Die International Crises Group bezeichnet in einem Beitrag über Kampfdrohnen die Haltung Pakistans als „einen schizophrenen Fall“. Diese Beurteilung weist natürlich auf die Politik Pervez Musharraf und Asif Ali Zerdari hin. „Anstatt sich gegen die Drohneneinsätze einzusetzen, will Pakistan die Kontrolle über die Angriffsziele. Pakistan will Feinde bestrafen und die ihnen wohl gesinnten Militanten beschützen …“

Proteste

Zahlreiche zivile Organisationen setzen ihre Proteste gegen die zur gängigen Militärtaktik gewordenen Drohnenangriffe fort. In Amerika setzen sich neben der Organisation Codepink Women for Peace, insbesondere die Jurafakultäten der Stanford und New York Universitäten dagegen ein. Auch die Foundation for Fundamental Rights in Pakistan, die das Urteil durchsetzte, in dem die Einsätze als Kriegsverbrechen verurteilt werden, setzt seine Arbeiten fort. Dank der Klage vor dem höchsten Gericht in Peshawar, erlangte die Thematik einen juristischen Status.

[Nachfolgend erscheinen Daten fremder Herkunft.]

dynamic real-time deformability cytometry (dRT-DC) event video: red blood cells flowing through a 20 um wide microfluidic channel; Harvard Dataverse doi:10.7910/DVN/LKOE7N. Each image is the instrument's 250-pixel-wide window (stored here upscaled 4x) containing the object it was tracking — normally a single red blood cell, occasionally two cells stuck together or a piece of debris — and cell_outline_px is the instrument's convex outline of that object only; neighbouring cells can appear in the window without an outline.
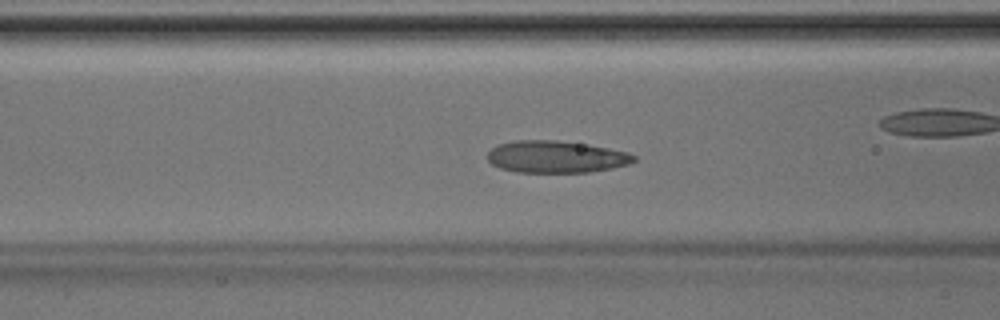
{"species": "Egyptian fruit bat (a non-hibernating species)", "species_latin": "Rousettus aegyptiacus", "temperature_condition": "room temperature", "stored_images_in_passage": 34, "camera_frame_rate_fps": 3000, "um_per_image_px": 0.085, "animal": {"sex": "male"}, "frame": {"image": 1, "passage_image": 6, "time_ms": 1.667, "image_size_px": [1000, 320], "cell_outline_px": [[636, 160], [628, 164], [612, 168], [588, 172], [516, 172], [500, 168], [492, 164], [488, 160], [488, 152], [496, 144], [512, 140], [556, 140], [588, 144], [628, 152], [636, 156]], "centroid_in_image_um": [47.24, 13.32], "position_along_channel_um": 119.4, "area_um2": 27.46}}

Darüber hinaus informierten die Stanford Law School Stanford International Human Rights and Conflict Resolution Clinic (IHRCRC) und New York University School of Law Global Justice Clinic in ihrem Bericht “Leben unter unbemannten Drohnen: Tod, Verletzung und Trauma der zivilen Bevölkerung infolge des amerikanischen Drohneneinsatzes” die Öffentlichkeit. Die Gründerin der Organisation Codepink Women for Peace Medea Benjamin protestierte in der amerikanischen Hauptstadt Washington, aber auch in den Regionen in Pakistan, in denen die Angriffe durchgeführt werden. In ihrem Buch „Drohnenkrieg – Tod aus heiterem Himmel“ ruft sie die Öffentlichkeit dazu auf, empfindlich für das Leid anderer zu sein.

Medea Benjamin machte außerdem von sich Reden als sie Barack Obama, der nach heftiger Kritik am Einsatz der Kampfdrohnen, in einer Pressekonferenz einen neuen Erlass verkündete, fragte, ob das Leben der Muslime genauso wertvoll sei, wie ihres und ob er sich wegen der Morde an Muslimen entschuldigen werde.

Abschließend ist festzuhalten, dass die aktuelle pakistanische Regierung ebenfalls in einer ausweglosen Lage steckt. Bereits zu Beginn seiner Amtszeit sah sich Nevaz Sharif den Angriffen ausgesetzt. Vor den Wahlen hatte er das Ende der Drohnenangriffe versprochen. Doch bisher wurden keine neuen Regelungen durchgesetzt.